# Flow Bindings - Best Boot Combos...



## larrytbull (Oct 30, 2013)

scotty100 said:


> Thinking of trying Flow bindings this season - probably either the Fuse GT or NX2. Not sure whether to do Fusion or Hybrid models with either. But one question I have for you Flow guys, what boots you wearing with them and what goes best? Is there a difference with each of the strap versions? Obviously Flow's own boot line will fit best but if I wanted another brand, what would work and what wouldn't? I've read some comments saying boot compatibility is something to consider...agree or disagree? Thanks!

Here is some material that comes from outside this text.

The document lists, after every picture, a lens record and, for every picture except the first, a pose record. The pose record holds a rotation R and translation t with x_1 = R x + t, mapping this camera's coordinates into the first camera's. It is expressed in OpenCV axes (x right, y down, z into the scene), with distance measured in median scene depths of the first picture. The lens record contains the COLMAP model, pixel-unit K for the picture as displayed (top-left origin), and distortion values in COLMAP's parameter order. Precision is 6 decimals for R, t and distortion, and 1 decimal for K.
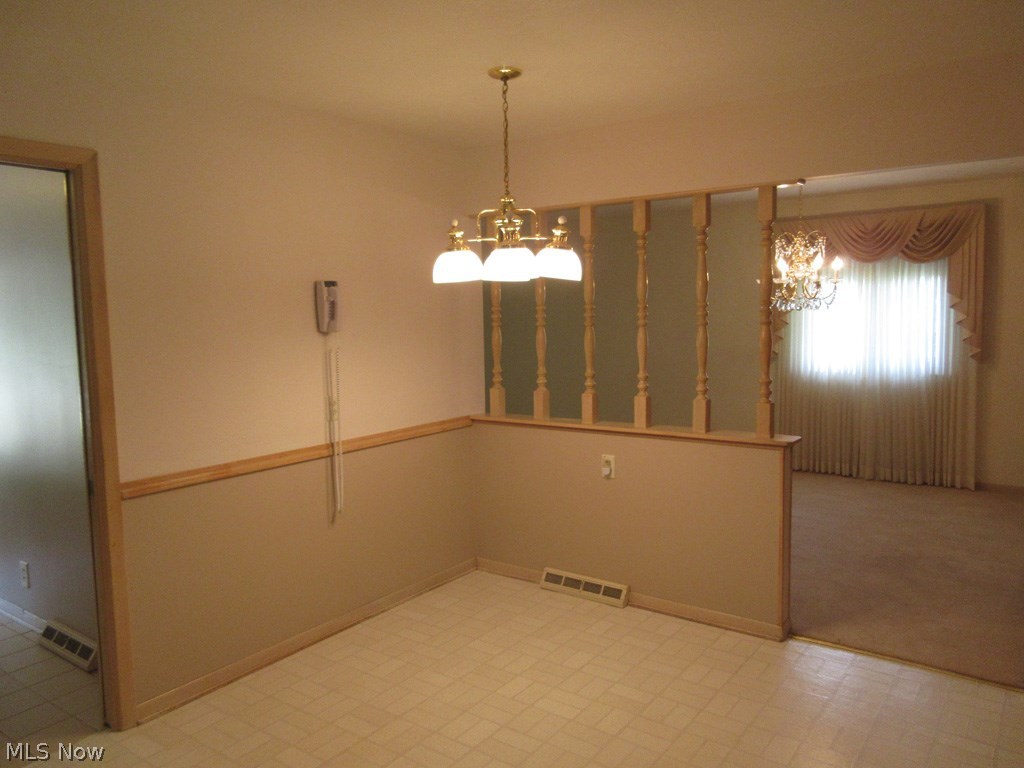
lens RADIAL K [[761.0, 0, 515.5], [0, 761.0, 377.1], [0, 0, 1]] dist [0.013708, 0.000072]
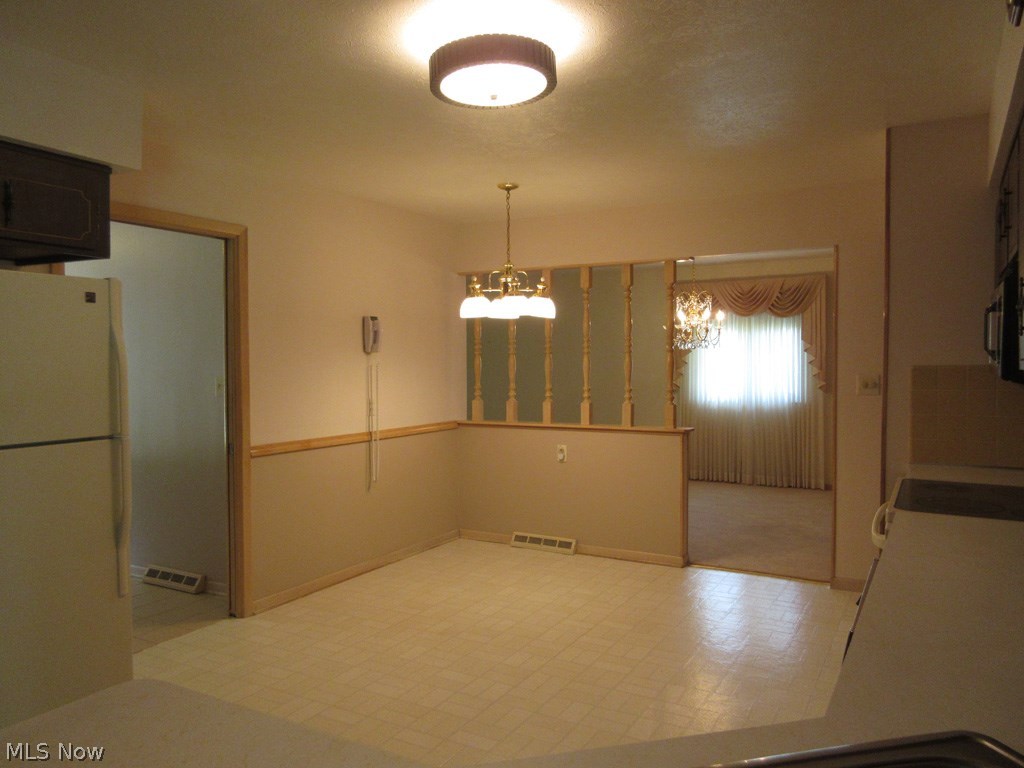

really depends on the boot, but i ride hylites from flow, really like them.
if the boot is really wide you might have issues, but for the most part i think it is a universal fit.
perhaps wiredsport can chime in here


----------



## Mystery2many (Aug 14, 2013)

My Salomon Dialogues double boa has a smooth outer shell that seems like it would work well slidding in and out of a flow binding. Except maybe the sole, its a bit grippy.


----------



## powderjunkie (Jun 30, 2015)

I have a pair of flows and use Vans snowboard boots. They work fine. I honestly dont think it matter alot on the boot.


----------



## Opunui (Mar 30, 2015)

I use Nike Ite's and i have both the fusion and hybrid bindings. No problems.


----------